Rail operator tests ‘gamechanger’ solution to leaves on the line
Train operator Northern and the University of Sheffield have demonstrated an innovative method to clear leaves from railway tracks using supersonic dry ice pellets made from recycled carbon at Wensleydale Railway.
Northern has partnered with top engineers and experts at the University of Sheffield to trial a new rail head treatment technology that is attached to passenger trains and could save the rail industry millions of pounds every year.
Fallen leaves can cause significant disruption to the network. Leaves stick to damp rails and passing trains compress them into a smooth, slippery layer, reducing a trains’ grip. This can cause delays to services, which leads to disruption for passengers as well as affecting safety as braking is compromised.
At the moment, railway lines are cleaned using railhead treatment trains (RHTTs), but there are only a limited number of these trains available, so they can’t treat the whole of the network.
RHTTs are also expensive to run. The new process offers the potential to provide improved treatment at much lower cost.
The new cleaning system, developed by researchers from the University’s Department of Mechanical Engineering, works by firing dry ice pellets in a stream of air at supersonic speed at the railhead – freezing any leaves on the line.

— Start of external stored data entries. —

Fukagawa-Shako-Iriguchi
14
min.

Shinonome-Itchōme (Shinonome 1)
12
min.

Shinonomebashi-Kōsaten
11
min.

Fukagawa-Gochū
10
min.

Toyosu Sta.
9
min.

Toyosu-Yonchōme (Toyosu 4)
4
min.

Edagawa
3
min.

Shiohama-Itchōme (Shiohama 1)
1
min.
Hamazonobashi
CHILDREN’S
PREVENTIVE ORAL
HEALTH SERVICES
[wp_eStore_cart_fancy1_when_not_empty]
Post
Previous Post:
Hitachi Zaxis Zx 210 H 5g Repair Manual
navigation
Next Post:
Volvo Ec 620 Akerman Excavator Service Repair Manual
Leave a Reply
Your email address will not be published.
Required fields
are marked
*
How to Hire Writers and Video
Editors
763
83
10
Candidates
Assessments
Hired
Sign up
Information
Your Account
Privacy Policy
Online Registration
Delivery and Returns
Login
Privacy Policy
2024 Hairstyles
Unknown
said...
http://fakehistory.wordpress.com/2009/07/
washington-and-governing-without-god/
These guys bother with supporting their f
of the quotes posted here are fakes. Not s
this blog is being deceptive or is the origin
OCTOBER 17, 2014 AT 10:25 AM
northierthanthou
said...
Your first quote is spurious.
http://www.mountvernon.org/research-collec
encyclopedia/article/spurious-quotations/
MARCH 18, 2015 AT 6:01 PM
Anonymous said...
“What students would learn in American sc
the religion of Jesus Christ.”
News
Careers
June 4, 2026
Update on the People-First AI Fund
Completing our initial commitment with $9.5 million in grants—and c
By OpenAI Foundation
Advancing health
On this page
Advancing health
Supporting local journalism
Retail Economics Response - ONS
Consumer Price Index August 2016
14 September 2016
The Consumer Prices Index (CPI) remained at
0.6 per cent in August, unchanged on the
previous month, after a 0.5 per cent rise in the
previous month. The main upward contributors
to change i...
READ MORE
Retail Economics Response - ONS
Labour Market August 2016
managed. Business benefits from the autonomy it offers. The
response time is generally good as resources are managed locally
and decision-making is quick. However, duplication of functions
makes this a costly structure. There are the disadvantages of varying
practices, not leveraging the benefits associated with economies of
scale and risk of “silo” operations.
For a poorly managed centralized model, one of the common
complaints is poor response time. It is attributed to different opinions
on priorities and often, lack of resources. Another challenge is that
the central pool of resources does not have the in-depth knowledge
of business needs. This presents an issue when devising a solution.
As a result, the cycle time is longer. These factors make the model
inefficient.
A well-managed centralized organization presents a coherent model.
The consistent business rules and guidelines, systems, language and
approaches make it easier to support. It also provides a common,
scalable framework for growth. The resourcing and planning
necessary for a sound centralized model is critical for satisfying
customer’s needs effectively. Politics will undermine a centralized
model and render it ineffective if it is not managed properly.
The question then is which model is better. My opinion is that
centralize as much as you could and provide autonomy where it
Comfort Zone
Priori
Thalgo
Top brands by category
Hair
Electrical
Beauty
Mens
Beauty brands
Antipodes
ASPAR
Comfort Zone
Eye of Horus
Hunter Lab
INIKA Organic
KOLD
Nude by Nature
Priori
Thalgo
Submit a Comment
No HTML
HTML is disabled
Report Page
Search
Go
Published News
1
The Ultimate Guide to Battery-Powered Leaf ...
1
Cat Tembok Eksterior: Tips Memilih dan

The frozen leaves are then blasted away as the dry ice pellets turn back into a gas. The dry ice pellets are made from waste carbon dioxide from other industries.

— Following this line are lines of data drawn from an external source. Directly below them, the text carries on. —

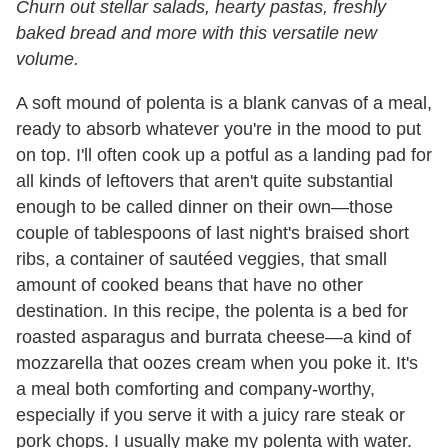
Churn out stellar salads, hearty pastas, freshly
baked bread and more with this versatile new
volume.
A soft mound of polenta is a blank canvas of a meal,
ready to absorb whatever you're in the mood to put
on top. I'll often cook up a potful as a landing pad for
all kinds of leftovers that aren't quite substantial
enough to be called dinner on their own—those
couple of tablespoons of last night's braised short
ribs, a container of sautéed veggies, that small
amount of cooked beans that have no other
destination. In this recipe, the polenta is a bed for
roasted asparagus and burrata cheese—a kind of
mozzarella that oozes cream when you poke it. It's
a meal both comforting and company-worthy,
especially if you serve it with a juicy rare steak or
pork chops. I usually make my polenta with water.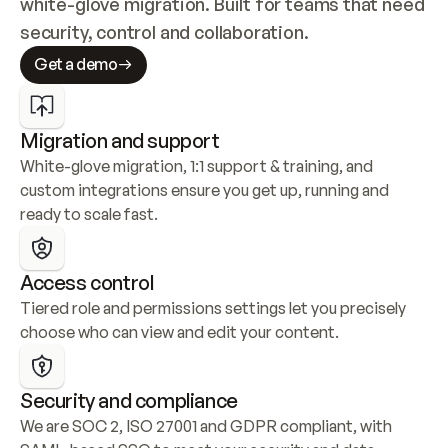
white-glove migration. Built for teams that need 
security, control and collaboration.
Get a demo
Migration and support
White-glove migration, 1:1 support & training, and 
custom integrations ensure you get up, running and 
ready to scale fast.
Access control
Tiered role and permissions settings let you precisely 
choose who can view and edit your content.
Security and compliance
We are SOC 2, ISO 27001 and GDPR compliant, with 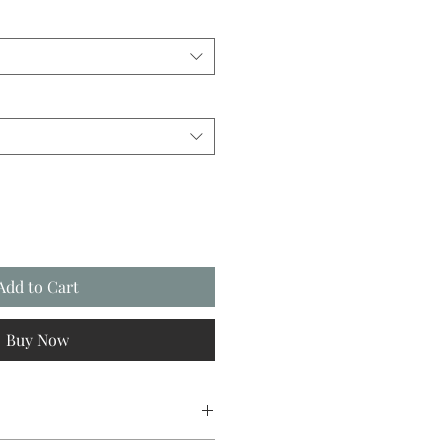
Add to Cart
Buy Now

The trials with Northern are being run thanks to funding from Network Rail’s Performance Innovation Fund.
The researchers have bought two retired Pacer trains, based at Wensleydale Railway, to test the new design and develop a plan for the system to be fitted throughout Northern’s fleet next year.
Rob Cummings, seasonal improvement manager at Northern, said: “This is a gamechanger for the industry – the next step in finding a solution to tricky autumn conditions.
“One of the biggest risks to our performance during October and November is ‘leaves on the line’, but by helping to develop new innovative technology we aim to deliver the very best service for our passengers.”
Professor Roger Lewis, who has led the university team developing the technology, said, “This is a great example of a university testing and proving an idea in a lab-based experiment and then scaling it up to be trialled and implemented in the field to make impact. This can only be done though good teamwork and having champions in the railway industry such as Rob and his team at Northern.”